Although we don't believe in timing the market or panicking over daily movements, we do like to keep an eye on market changes -- just in case they're material to our investing thesis.

Investors returned from the long weekend to a sleepy opening to the week as stocks finished relatively flat today. The Dow Jones Industrial Average (^DJI -0.14%) closed down 24 points or 0.2%, while the S&P 500 inched up just 0.1% as the market reacted to more news on mergers and a poor housing report. At the top of the deal board was Actavis, which shelled $25 billion to by Forest Laboratories, sending the target up 27.5%. Meanwhile, the National Association of Home Builders' index fell 10 points to 46, well below expectations of 56. A drop like that might normally send stocks tumbling, but the association pointed the finger at bad weather, which has been the blame for much of the poor economic data we've seen lately.

Bringing down consumer-goods stocks today was Coca-Cola (KO 0.29%), which fell 3.8% after reporting earnings this morning. Coke's woes at home continued as North American volume sales fell 1% in the quarter on a 3% drop in sparkling beverage. The beverage giant also came up short on sales, posting revenue of $11.04 billion on expectations of $11.31 billion. Adjusted earnings increased a penny, in line with estimates at $0.46, but management also warned about the year ahead saying foreign currency headwinds would take a big bite out of profits, projecting a 7% drop in 2014 operating income because of changing rates. Given those issues and the continuing decline in soda consumption domestically, we could see more painful reports for Coke in coming quarters.
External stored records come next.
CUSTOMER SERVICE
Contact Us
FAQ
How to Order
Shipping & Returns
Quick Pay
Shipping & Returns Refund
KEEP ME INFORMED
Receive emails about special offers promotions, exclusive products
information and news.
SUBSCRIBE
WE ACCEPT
After hours, shares of Panera Bread (PNRA) were falling as well, down 2% after a 2.8% drop in the regular session. The bakery/cafe chain actually beat earnings estimates in the quarter past, posting a per-share profit of $1.96, ahead of the consensus at $1.94. Revenue was in line with estimates, coming in at $661.7 million on 15.8% growth as comparable sales improved 1.7%. However, the outlook for the current quarter was not as strong as the company said same-store sales had fallen 2.2%, citing the weather, and said it now expected EPS of just $1.49-$1.55, below estimates of $1.70. Full-year guidance was also below expectations at $6.80-$7.05 as the company plans make "investments in its strategic plan." Top-line growth and store expansion plans still look solid for Panera, but with waning same-store sales the stock's days of crushing the market may be over.